Dispatcher: 把CPU控制给scheduler选定的进程。其实是context switch的过程。Dispatch latency: Dispatcher 在停止一个进程并开始另一个的花费时间
- switching context
- switch to user mode
- jump to proper location in user program to restart the program
Scheduling Criteria调度指标：
- CPU utilization (CPU 利用率)，我们希望它尽可能高。
- Throughput (吞吐率) 单位时间完成进程的个数。
- Turnaround time (周转时间) ，执行时间，即提交任务到任务完成的时间。
- Waiting time (等待时间) 在ready queue里的时间，不是waiting state的时间。
- Response time (响应时间) submit request到第一次有response的时间。
优化指标：增大CPU利用率和吞吐率，减少各项时间
调度算法：画gantt chart，计算waiting time和awt。
- FCFS；FIFO?
- SJF：短的先去。有非抢占式和非抢占式两种。抢占式：如果来了一个时间比当前剩下时间少的，就换。理论最优，问题在于，我们无法知道下一个CPU Burst的length。有一个平均的算法。
- Priority：根据Priority Number来判断，先做Priority最高的进程（small integer => highest priority）同样有非抢占式和非抢占式两种。Problem：Starvation，低优先级可能一直不会被执行。Solution：Aging，随着时间提高优先级
- RR round robin：每个进程都有一小段CPU time (time quantum)。假定ready queue里面有n个进程，假定time quantum有q time unit，那么没有进程的waiting time超过 (n-1)q.
- multilevel queue：ready queue拆开，foreground - interactive. 用RR策略。background - batch. 用FCFS策略。time slice。
- multilevel feedback queue：进程可以移动到别的queue。例子：有三个queue：
  
  $Q_0$ - RR with time quantum = 8 ms
  
  $Q_1$ - RR with time quantum = 16ms
  
  $Q_2$ - FCFS
  
  对于一个进程，首先进入 $Q_0$ ，如果还没有执行完，进入 $Q_1$ ，如果还没有结束进入 $Q_3$ 。这个算法是比较合理的，我们可以设想到，一个CPU burst比较长的进程，一般也不需要太好的交互性。
多处理器调度：
- 非对称多处理：有一个processor负责管理system data structure，负责调度，别的processor只做执行任务
- 对称多处理（SMP）：每个Processor自己解决调度问题。比较常见
Real-Time Scheduling：能够保证一个task可以在real time指定时间内完成。
- Hard real-time systems: 在指定的时间里必须完成。
- Soft real-time computing: 把priority给这些没完成的。
Thread Scheduling:
- Local Scheduling: thread library (user mode) decides。many to one只能做这个。
- Global Scheduling: kernel decides, 会把管理的线程一起排。

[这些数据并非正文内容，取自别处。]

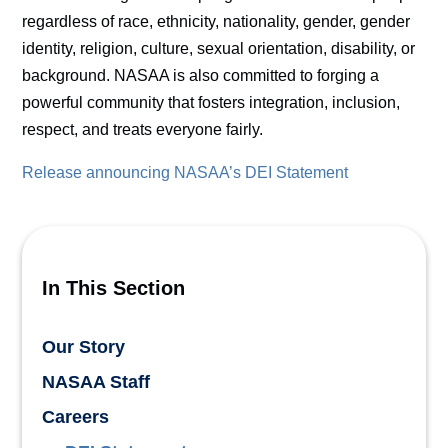
regardless of race, ethnicity, nationality, gender, gender
identity, religion, culture, sexual orientation, disability, or
background. NASAA is also committed to forging a
powerful community that fosters integration, inclusion,
respect, and treats everyone fairly.
Release announcing NASAA’s DEI Statement
In This Section
Our Story
NASAA Staff
Careers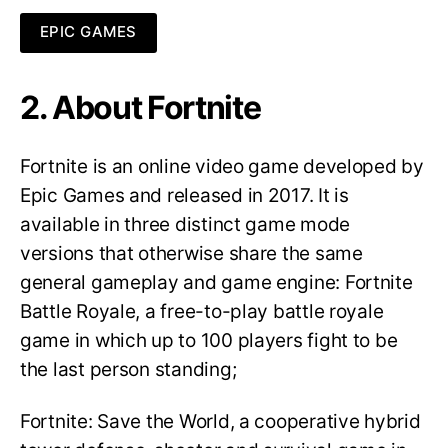
EPIC GAMES
2. About Fortnite
Fortnite is an online video game developed by
Epic Games and released in 2017. It is
available in three distinct game mode
versions that otherwise share the same
general gameplay and game engine: Fortnite
Battle Royale, a free-to-play battle royale
game in which up to 100 players fight to be
the last person standing;
Fortnite: Save the World, a cooperative hybrid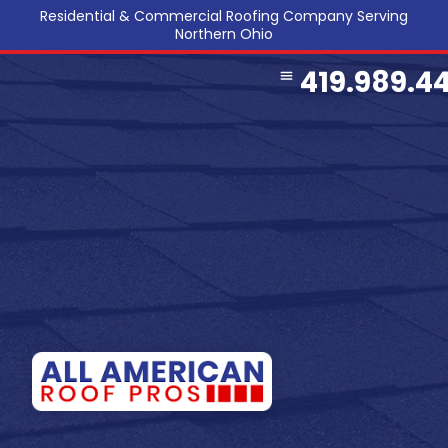
Residential & Commercial Roofing Company Serving
Northern Ohio
419.989.4
COMMERCIAL ROOFING
SERVICE AREA
REFERRAL PROGRAM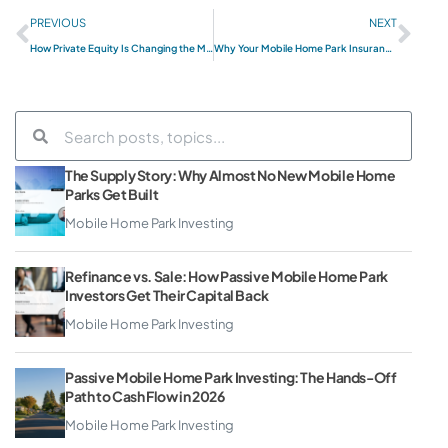
PREVIOUS
NEXT
How Private Equity Is Changing the Mobile Home Park Market in 2026 (And What It Means for Smaller Operators)
Why Your Mobile Home Park Insurance Is About to Eat Your Profits (And What to Do About It)
The Supply Story: Why Almost No New Mobile Home
Parks Get Built
Mobile Home Park Investing
Refinance vs. Sale: How Passive Mobile Home Park
Investors Get Their Capital Back
Mobile Home Park Investing
Passive Mobile Home Park Investing: The Hands-Off
Path to Cash Flow in 2026
Mobile Home Park Investing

06 Process Synchronization

Process Synchronization: Concurrent access to shared data may result in data inconsistency. 保证数据的一致性需要保证按照正确顺序来执行进程。
producer-consumer problem: 我们有一个空间是用不到的。所以可以添加一个计数器记录item数量，这样可以利用buffer内的所有空间。这个计数器是共享变量，可能造成race condition，count++实际上是一个三条汇编指令构成的过程，也就有可能被interrupt。于是就有可能出现类似count++和count–的指令交织的过程。
critical section：entry section - critical section - exit section - remainder section
解决需要满足：
- Mutual Exclusion: 互斥性。如果有一个process在critical section里执行，则其他processes都不能在它们的critical sections里执行。
- Progress. 如果没有process在critical section，但是已经有process请求进入，那一定要执行对进入critical section的progress的选择。
- Bounded Waiting. 如果有process请求进入critical section，那它等待其他process进去的次数得是有上界的。假设每个process执行的速度非0，对系统里的N个process，我们没有对其相对速度的假设。
Peterson’s solution：2进程solution，假定LOAD和STORE指令是原子性的，不能被interrupted。share 2 var: int turn（轮到谁进CS）, boolean flag[2]（表示一个进程想进CS）。bound=1
Synchronization Hardware：对于单处理器的OS来说，可以在entry section，disable interrupt；在exit section，enable interrupt。但这样是相对低效的，对多处理器来说就更糟了。所以提供了一些原子的硬件指令（test and set，swap……）。这些指令不能被打断。
- TestAndSet Instruction: set true and return val
- Swap Instruction: swap the 2 values
Semaphore: Semaphore S是一个integer变量。wait()或signal()可以修改S的值。这两个操作是原子性的，不能被打断。wait: 等到S为正的时候执行decrement。signal: 执行increment。
Counting semaphore: 没有限制范围。
binary semaphore: S只能取0或1。也被称为mutex locks。
有一个问题：wait()里面的while过程是busy waiting，这是我们不希望的，这些指令应该都是atomic的。而且我们要保证没有进程的wait()和signal()不能同时执行，它本身就是一个critical section的内容。
without busy waiting：重新实现wait和signal。对于每个Semaphore，相应的有一个waiting queue。提供两个操作：block（把process放到waiting queue；wakeup：把一个process从wait queue放到ready queue）。
- wait：value–，如果小于0，block
- signal：value++，如果小于等于0，wakeup一个进程。
deadlock：互相等。
starvation：一直被block。
monitor：Only one process may be active within the monitor at a time；the other processes may be sleeping within the monitor；high-level abstraction

07 Deadlocks

各自享有一定资源的blocked进程，等待获得对方的资源。（waiting for each other）
System model：Resource type: $R_1, \dots, R_m$ ; 每种有 $W_i$ 个实例。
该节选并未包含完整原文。